Stated exercise
Lay out the lines below as a Markdown table with the columns "Row" and "Line," numbering each row and leaving out any blank lines.

Entries drawn from a collection
----------

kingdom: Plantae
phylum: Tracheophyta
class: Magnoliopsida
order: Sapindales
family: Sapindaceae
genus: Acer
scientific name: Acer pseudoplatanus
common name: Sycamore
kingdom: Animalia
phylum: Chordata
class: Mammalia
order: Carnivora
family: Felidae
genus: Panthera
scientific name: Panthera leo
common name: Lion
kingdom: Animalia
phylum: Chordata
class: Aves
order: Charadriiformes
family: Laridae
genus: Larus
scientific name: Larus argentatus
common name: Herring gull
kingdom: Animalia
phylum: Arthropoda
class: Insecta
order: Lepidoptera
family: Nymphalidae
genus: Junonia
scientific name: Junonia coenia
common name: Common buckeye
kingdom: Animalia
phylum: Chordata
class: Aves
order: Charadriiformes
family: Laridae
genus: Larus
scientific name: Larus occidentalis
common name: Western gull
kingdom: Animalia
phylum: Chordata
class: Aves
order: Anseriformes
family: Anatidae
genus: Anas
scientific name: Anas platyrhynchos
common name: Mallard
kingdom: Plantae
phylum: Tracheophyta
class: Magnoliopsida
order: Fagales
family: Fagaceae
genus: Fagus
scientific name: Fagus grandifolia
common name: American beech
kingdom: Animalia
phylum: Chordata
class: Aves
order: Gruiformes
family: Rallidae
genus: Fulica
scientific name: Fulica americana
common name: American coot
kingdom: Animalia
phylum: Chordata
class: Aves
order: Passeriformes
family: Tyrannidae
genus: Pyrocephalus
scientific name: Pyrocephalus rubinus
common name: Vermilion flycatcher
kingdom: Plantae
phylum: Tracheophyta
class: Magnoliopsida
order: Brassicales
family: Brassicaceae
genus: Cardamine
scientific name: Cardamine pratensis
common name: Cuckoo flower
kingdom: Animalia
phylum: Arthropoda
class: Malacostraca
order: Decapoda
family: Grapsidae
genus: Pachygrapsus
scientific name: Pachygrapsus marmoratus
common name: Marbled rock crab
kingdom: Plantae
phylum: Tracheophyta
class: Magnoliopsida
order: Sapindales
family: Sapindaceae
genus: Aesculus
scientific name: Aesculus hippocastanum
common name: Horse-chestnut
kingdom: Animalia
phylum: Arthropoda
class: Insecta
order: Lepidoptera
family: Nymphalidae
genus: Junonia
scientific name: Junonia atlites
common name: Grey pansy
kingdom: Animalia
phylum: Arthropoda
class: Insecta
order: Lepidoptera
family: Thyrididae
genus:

----------

Exercise result
| Row | Line |
|---|---|
| 1 | kingdom: Plantae |
| 2 | phylum: Tracheophyta |
| 3 | class: Magnoliopsida |
| 4 | order: Sapindales |
| 5 | family: Sapindaceae |
| 6 | genus: Acer |
| 7 | scientific name: Acer pseudoplatanus |
| 8 | common name: Sycamore |
| 9 | kingdom: Animalia |
| 10 | phylum: Chordata |
| 11 | class: Mammalia |
| 12 | order: Carnivora |
| 13 | family: Felidae |
| 14 | genus: Panthera |
| 15 | scientific name: Panthera leo |
| 16 | common name: Lion |
| 17 | kingdom: Animalia |
| 18 | phylum: Chordata |
| 19 | class: Aves |
| 20 | order: Charadriiformes |
| 21 | family: Laridae |
| 22 | genus: Larus |
| 23 | scientific name: Larus argentatus |
| 24 | common name: Herring gull |
| 25 | kingdom: Animalia |
| 26 | phylum: Arthropoda |
| 27 | class: Insecta |
| 28 | order: Lepidoptera |
| 29 | family: Nymphalidae |
| 30 | genus: Junonia |
| 31 | scientific name: Junonia coenia |
| 32 | common name: Common buckeye |
| 33 | kingdom: Animalia |
| 34 | phylum: Chordata |
| 35 | class: Aves |
| 36 | order: Charadriiformes |
| 37 | family: Laridae |
| 38 | genus: Larus |
| 39 | scientific name: Larus occidentalis |
| 40 | common name: Western gull |
| 41 | kingdom: Animalia |
| 42 | phylum: Chordata |
| 43 | class: Aves |
| 44 | order: Anseriformes |
| 45 | family: Anatidae |
| 46 | genus: Anas |
| 47 | scientific name: Anas platyrhynchos |
| 48 | common name: Mallard |
| 49 | kingdom: Plantae |
| 50 | phylum: Tracheophyta |
| 51 | class: Magnoliopsida |
| 52 | order: Fagales |
| 53 | family: Fagaceae |
| 54 | genus: Fagus |
| 55 | scientific name: Fagus grandifolia |
| 56 | common name: American beech |
| 57 | kingdom: Animalia |
| 58 | phylum: Chordata |
| 59 | class: Aves |
| 60 | order: Gruiformes |
| 61 | family: Rallidae |
| 62 | genus: Fulica |
| 63 | scientific name: Fulica americana |
| 64 | common name: American coot |
| 65 | kingdom: Animalia |
| 66 | phylum: Chordata |
| 67 | class: Aves |
| 68 | order: Passeriformes |
| 69 | family: Tyrannidae |
| 70 | genus: Pyrocephalus |
| 71 | scientific name: Pyrocephalus rubinus |
| 72 | common name: Vermilion flycatcher |
| 73 | kingdom: Plantae |
| 74 | phylum: Tracheophyta |
| 75 | class: Magnoliopsida |
| 76 | order: Brassicales |
| 77 | family: Brassicaceae |
| 78 | genus: Cardamine |
| 79 | scientific name: Cardamine pratensis |
| 80 | common name: Cuckoo flower |
| 81 | kingdom: Animalia |
| 82 | phylum: Arthropoda |
| 83 | class: Malacostraca |
| 84 | order: Decapoda |
| 85 | family: Grapsidae |
| 86 | genus: Pachygrapsus |
| 87 | scientific name: Pachygrapsus marmoratus |
| 88 | common name: Marbled rock crab |
| 89 | kingdom: Plantae |
| 90 | phylum: Tracheophyta |
| 91 | class: Magnoliopsida |
| 92 | order: Sapindales |
| 93 | family: Sapindaceae |
| 94 | genus: Aesculus |
| 95 | scientific name: Aesculus hippocastanum |
| 96 | common name: Horse-chestnut |
| 97 | kingdom: Animalia |
| 98 | phylum: Arthropoda |
| 99 | class: Insecta |
| 100 | order: Lepidoptera |
| 101 | family: Nymphalidae |
| 102 | genus: Junonia |
| 103 | scientific name: Junonia atlites |
| 104 | common name: Grey pansy |
| 105 | kingdom: Animalia |
| 106 | phylum: Arthropoda |
| 107 | class: Insecta |
| 108 | order: Lepidoptera |
| 109 | family: Thyrididae |
| 110 | genus: |